Stored data:
====

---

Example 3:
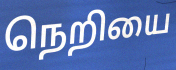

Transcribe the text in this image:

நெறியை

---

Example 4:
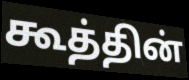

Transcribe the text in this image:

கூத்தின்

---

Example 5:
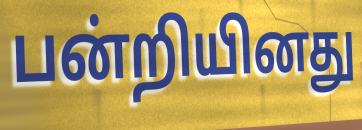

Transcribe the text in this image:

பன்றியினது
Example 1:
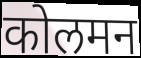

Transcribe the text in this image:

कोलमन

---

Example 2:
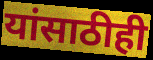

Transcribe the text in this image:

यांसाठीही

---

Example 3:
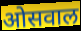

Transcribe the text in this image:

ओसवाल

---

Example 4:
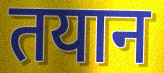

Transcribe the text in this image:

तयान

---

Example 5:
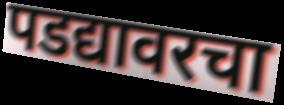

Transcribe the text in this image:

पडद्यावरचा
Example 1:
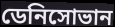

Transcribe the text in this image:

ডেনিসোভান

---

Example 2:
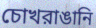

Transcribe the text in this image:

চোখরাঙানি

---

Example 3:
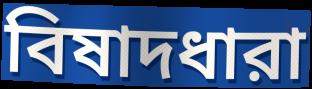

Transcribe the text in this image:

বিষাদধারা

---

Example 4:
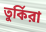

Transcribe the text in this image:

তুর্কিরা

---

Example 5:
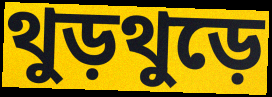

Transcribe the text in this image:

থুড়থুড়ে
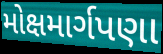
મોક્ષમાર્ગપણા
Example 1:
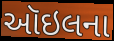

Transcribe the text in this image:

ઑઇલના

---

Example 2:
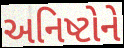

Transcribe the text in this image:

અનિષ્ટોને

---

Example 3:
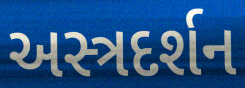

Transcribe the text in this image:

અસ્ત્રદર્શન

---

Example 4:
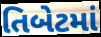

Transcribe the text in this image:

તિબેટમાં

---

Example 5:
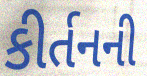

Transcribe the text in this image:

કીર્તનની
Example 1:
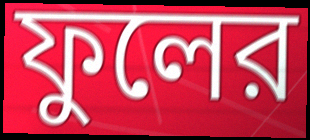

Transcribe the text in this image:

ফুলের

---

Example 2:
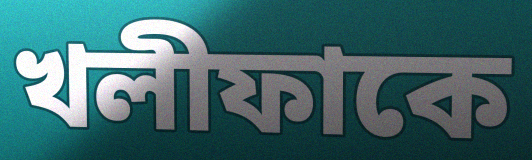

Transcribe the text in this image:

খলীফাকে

====

All entries above are to be set down word for word, and the pictures are to be left out.

### Solution to this task
---

Example 3:

Transcribe the text in this image:

நெறியை

---

Example 4:

Transcribe the text in this image:

கூத்தின்

---

Example 5:

Transcribe the text in this image:

பன்றியினது
Example 1:

Transcribe the text in this image:

कोलमन

---

Example 2:

Transcribe the text in this image:

यांसाठीही

---

Example 3:

Transcribe the text in this image:

ओसवाल

---

Example 4:

Transcribe the text in this image:

तयान

---

Example 5:

Transcribe the text in this image:

पडद्यावरचा
Example 1:

Transcribe the text in this image:

ডেনিসোভান

---

Example 2:

Transcribe the text in this image:

চোখরাঙানি

---

Example 3:

Transcribe the text in this image:

বিষাদধারা

---

Example 4:

Transcribe the text in this image:

তুর্কিরা

---

Example 5:

Transcribe the text in this image:

থুড়থুড়ে
મોક્ષમાર્ગપણા
Example 1:

Transcribe the text in this image:

ઑઇલના

---

Example 2:

Transcribe the text in this image:

અનિષ્ટોને

---

Example 3:

Transcribe the text in this image:

અસ્ત્રદર્શન

---

Example 4:

Transcribe the text in this image:

તિબેટમાં

---

Example 5:

Transcribe the text in this image:

કીર્તનની
Example 1:

Transcribe the text in this image:

ফুলের

---

Example 2:

Transcribe the text in this image:

খলীফাকে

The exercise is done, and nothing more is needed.